Provided records section start

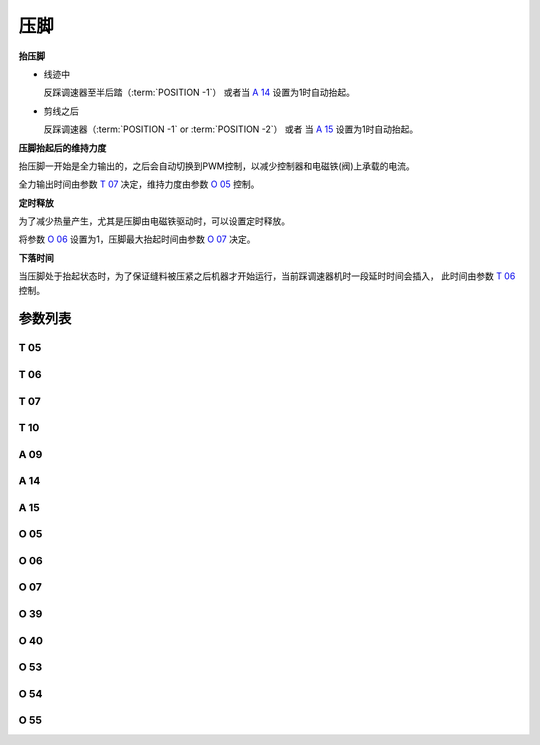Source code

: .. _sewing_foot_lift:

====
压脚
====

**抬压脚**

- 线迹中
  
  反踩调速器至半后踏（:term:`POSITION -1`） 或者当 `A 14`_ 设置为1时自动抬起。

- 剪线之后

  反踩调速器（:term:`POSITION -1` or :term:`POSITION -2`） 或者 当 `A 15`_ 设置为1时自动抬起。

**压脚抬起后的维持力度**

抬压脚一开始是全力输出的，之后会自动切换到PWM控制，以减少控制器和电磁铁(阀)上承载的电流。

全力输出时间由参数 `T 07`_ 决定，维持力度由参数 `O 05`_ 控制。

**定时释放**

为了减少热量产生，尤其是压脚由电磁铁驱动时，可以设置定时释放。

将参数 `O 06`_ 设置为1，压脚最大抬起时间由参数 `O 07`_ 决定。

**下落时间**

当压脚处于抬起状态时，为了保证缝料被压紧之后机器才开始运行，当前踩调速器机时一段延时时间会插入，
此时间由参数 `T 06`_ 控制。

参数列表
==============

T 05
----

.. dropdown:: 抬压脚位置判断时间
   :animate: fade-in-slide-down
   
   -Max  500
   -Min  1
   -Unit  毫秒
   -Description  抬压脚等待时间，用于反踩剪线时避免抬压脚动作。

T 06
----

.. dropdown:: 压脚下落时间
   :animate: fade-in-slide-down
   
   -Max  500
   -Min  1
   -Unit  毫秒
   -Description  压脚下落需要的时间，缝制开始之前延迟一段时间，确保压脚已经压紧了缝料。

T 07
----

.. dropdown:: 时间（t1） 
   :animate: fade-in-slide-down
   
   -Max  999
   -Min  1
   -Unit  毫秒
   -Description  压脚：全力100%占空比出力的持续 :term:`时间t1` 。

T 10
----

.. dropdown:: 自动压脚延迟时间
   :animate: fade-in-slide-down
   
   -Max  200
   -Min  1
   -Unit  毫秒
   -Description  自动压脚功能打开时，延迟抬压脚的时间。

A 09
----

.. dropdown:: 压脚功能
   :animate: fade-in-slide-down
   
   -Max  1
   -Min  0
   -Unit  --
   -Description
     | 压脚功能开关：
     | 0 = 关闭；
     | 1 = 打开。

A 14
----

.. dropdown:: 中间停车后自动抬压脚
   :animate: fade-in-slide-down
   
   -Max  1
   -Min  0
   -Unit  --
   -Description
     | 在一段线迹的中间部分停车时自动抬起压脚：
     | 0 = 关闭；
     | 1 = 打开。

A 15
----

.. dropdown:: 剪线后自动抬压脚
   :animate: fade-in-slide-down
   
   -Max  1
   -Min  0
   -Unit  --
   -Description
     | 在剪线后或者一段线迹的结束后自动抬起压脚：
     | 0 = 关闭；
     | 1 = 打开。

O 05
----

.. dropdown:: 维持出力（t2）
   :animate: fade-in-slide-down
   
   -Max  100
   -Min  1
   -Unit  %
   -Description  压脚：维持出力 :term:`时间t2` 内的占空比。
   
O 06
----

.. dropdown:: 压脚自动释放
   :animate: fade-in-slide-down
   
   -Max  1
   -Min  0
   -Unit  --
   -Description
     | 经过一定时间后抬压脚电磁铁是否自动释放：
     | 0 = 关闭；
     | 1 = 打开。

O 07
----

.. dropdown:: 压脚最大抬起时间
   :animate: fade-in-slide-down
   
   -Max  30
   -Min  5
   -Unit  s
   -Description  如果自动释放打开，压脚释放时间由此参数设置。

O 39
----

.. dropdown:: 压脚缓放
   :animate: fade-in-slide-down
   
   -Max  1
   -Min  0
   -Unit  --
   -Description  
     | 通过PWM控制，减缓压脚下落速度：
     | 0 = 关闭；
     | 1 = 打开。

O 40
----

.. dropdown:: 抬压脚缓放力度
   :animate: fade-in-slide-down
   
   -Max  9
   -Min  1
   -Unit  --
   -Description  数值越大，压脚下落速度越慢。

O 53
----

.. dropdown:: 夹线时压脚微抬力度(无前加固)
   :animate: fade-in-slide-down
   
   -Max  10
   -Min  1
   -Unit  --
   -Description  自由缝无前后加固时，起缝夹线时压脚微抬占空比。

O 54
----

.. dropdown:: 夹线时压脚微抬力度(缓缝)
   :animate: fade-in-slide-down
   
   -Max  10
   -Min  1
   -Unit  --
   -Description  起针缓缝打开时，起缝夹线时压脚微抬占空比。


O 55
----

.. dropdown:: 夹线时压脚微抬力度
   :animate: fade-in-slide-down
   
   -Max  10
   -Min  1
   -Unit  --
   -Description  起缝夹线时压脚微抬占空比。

Provided records section end

→ Your goal
Apart from the pictures, set down all the entries above exactly.

→ Answer to the problem
Source code

: .. _sewing_foot_lift:

====
压脚
====

**抬压脚**

- 线迹中
  
  反踩调速器至半后踏（:term:`POSITION -1`） 或者当 `A 14`_ 设置为1时自动抬起。

- 剪线之后

  反踩调速器（:term:`POSITION -1` or :term:`POSITION -2`） 或者 当 `A 15`_ 设置为1时自动抬起。

**压脚抬起后的维持力度**

抬压脚一开始是全力输出的，之后会自动切换到PWM控制，以减少控制器和电磁铁(阀)上承载的电流。

全力输出时间由参数 `T 07`_ 决定，维持力度由参数 `O 05`_ 控制。

**定时释放**

为了减少热量产生，尤其是压脚由电磁铁驱动时，可以设置定时释放。

将参数 `O 06`_ 设置为1，压脚最大抬起时间由参数 `O 07`_ 决定。

**下落时间**

当压脚处于抬起状态时，为了保证缝料被压紧之后机器才开始运行，当前踩调速器机时一段延时时间会插入，
此时间由参数 `T 06`_ 控制。

参数列表
==============

T 05
----

.. dropdown:: 抬压脚位置判断时间
   :animate: fade-in-slide-down
   
   -Max  500
   -Min  1
   -Unit  毫秒
   -Description  抬压脚等待时间，用于反踩剪线时避免抬压脚动作。

T 06
----

.. dropdown:: 压脚下落时间
   :animate: fade-in-slide-down
   
   -Max  500
   -Min  1
   -Unit  毫秒
   -Description  压脚下落需要的时间，缝制开始之前延迟一段时间，确保压脚已经压紧了缝料。

T 07
----

.. dropdown:: 时间（t1） 
   :animate: fade-in-slide-down
   
   -Max  999
   -Min  1
   -Unit  毫秒
   -Description  压脚：全力100%占空比出力的持续 :term:`时间t1` 。

T 10
----

.. dropdown:: 自动压脚延迟时间
   :animate: fade-in-slide-down
   
   -Max  200
   -Min  1
   -Unit  毫秒
   -Description  自动压脚功能打开时，延迟抬压脚的时间。

A 09
----

.. dropdown:: 压脚功能
   :animate: fade-in-slide-down
   
   -Max  1
   -Min  0
   -Unit  --
   -Description
     | 压脚功能开关：
     | 0 = 关闭；
     | 1 = 打开。

A 14
----

.. dropdown:: 中间停车后自动抬压脚
   :animate: fade-in-slide-down
   
   -Max  1
   -Min  0
   -Unit  --
   -Description
     | 在一段线迹的中间部分停车时自动抬起压脚：
     | 0 = 关闭；
     | 1 = 打开。

A 15
----

.. dropdown:: 剪线后自动抬压脚
   :animate: fade-in-slide-down
   
   -Max  1
   -Min  0
   -Unit  --
   -Description
     | 在剪线后或者一段线迹的结束后自动抬起压脚：
     | 0 = 关闭；
     | 1 = 打开。

O 05
----

.. dropdown:: 维持出力（t2）
   :animate: fade-in-slide-down
   
   -Max  100
   -Min  1
   -Unit  %
   -Description  压脚：维持出力 :term:`时间t2` 内的占空比。
   
O 06
----

.. dropdown:: 压脚自动释放
   :animate: fade-in-slide-down
   
   -Max  1
   -Min  0
   -Unit  --
   -Description
     | 经过一定时间后抬压脚电磁铁是否自动释放：
     | 0 = 关闭；
     | 1 = 打开。

O 07
----

.. dropdown:: 压脚最大抬起时间
   :animate: fade-in-slide-down
   
   -Max  30
   -Min  5
   -Unit  s
   -Description  如果自动释放打开，压脚释放时间由此参数设置。

O 39
----

.. dropdown:: 压脚缓放
   :animate: fade-in-slide-down
   
   -Max  1
   -Min  0
   -Unit  --
   -Description  
     | 通过PWM控制，减缓压脚下落速度：
     | 0 = 关闭；
     | 1 = 打开。

O 40
----

.. dropdown:: 抬压脚缓放力度
   :animate: fade-in-slide-down
   
   -Max  9
   -Min  1
   -Unit  --
   -Description  数值越大，压脚下落速度越慢。

O 53
----

.. dropdown:: 夹线时压脚微抬力度(无前加固)
   :animate: fade-in-slide-down
   
   -Max  10
   -Min  1
   -Unit  --
   -Description  自由缝无前后加固时，起缝夹线时压脚微抬占空比。

O 54
----

.. dropdown:: 夹线时压脚微抬力度(缓缝)
   :animate: fade-in-slide-down
   
   -Max  10
   -Min  1
   -Unit  --
   -Description  起针缓缝打开时，起缝夹线时压脚微抬占空比。


O 55
----

.. dropdown:: 夹线时压脚微抬力度
   :animate: fade-in-slide-down
   
   -Max  10
   -Min  1
   -Unit  --
   -Description  起缝夹线时压脚微抬占空比。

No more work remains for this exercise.